What the system does not produce:

  • A SOC. The console is a telemetry and reporting layer, not a security function. Organisations that confuse the two will be disappointed by both.
  • A replacement for framework-specific audit expertise. The scoring criteria are defensible defaults; reconciling them with a client's Legal team's interpretation is week-one work.
  • A guarantee against novel failure modes. LLM risks are still being characterised; the console is instrumented to surface what we know how to monitor.

Patterns from engagement work

Build the audit-trail tables before the dashboards. Retrofitting audit schema is expensive. Every tab above Audit Trail depends on the trail existing; if it doesn't, the tabs show approximations, and approximations aren't audit-grade.

Align with the client's compliance team on framework scoring in week one. Sensible defaults exist; the client's Legal team usually has their own interpretation of SOX scoring, and the reconciliation takes longer than the build. Putting that conversation at the front avoids rework.

Instrument the benchmark console with real invocations from day one, even at a low sampling rate. Mock benchmark data is fine for a demo. It is not fine for a CIO making a model-selection decision. Sampled real invocations through every comparison model on live traffic is the defensible version. The provider abstraction (src/lib/llm/) makes adding a fourth or fifth comparison provider one adapter file plus one entry in the fan-out array — the persistence schema, cost tracking, and OWASP gate stay provider-agnostic.

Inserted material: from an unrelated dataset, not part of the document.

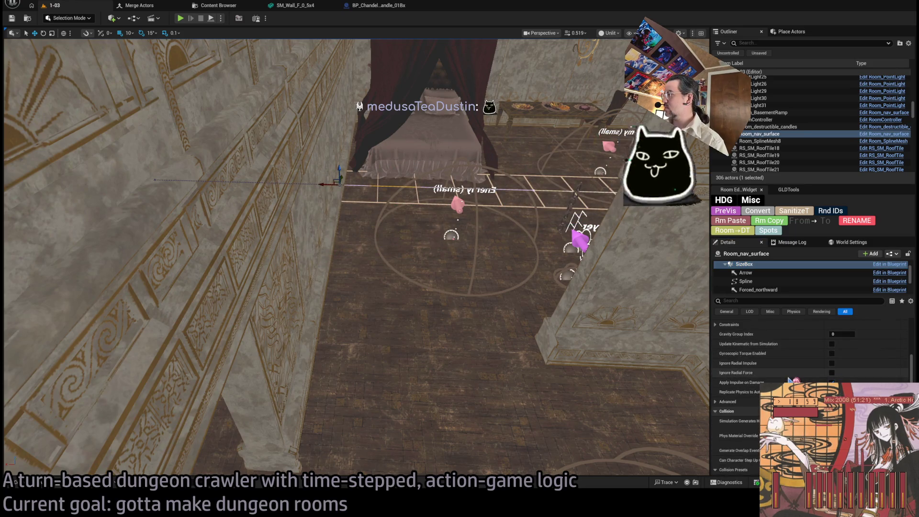
scroll(789, 376, up, 3)
scroll(789, 376, up, 2)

Cost attribution is a hybrid exercise. DynamoDB and BigQuery spend is hard to cleanly allocate across demos because tables are shared. Direct attribution where possible, proportional allocation where not, and disclose the method in the UI. An allocation without the disclosure is indefensible in audit.

Where this applies

This pattern works for organisations deploying at least two LLM-backed HR systems into regulated environments — financial services, healthcare, public sector, critical infrastructure — where audit and governance are actual constraints, not checkbox exercises. It works for organisations already operating under SOX or HIPAA; the console meets them where they are.

It does not work for organisations running a single LLM application with no compliance obligation; the overhead is disproportionate to the risk. It also does not work as a replacement for a security function.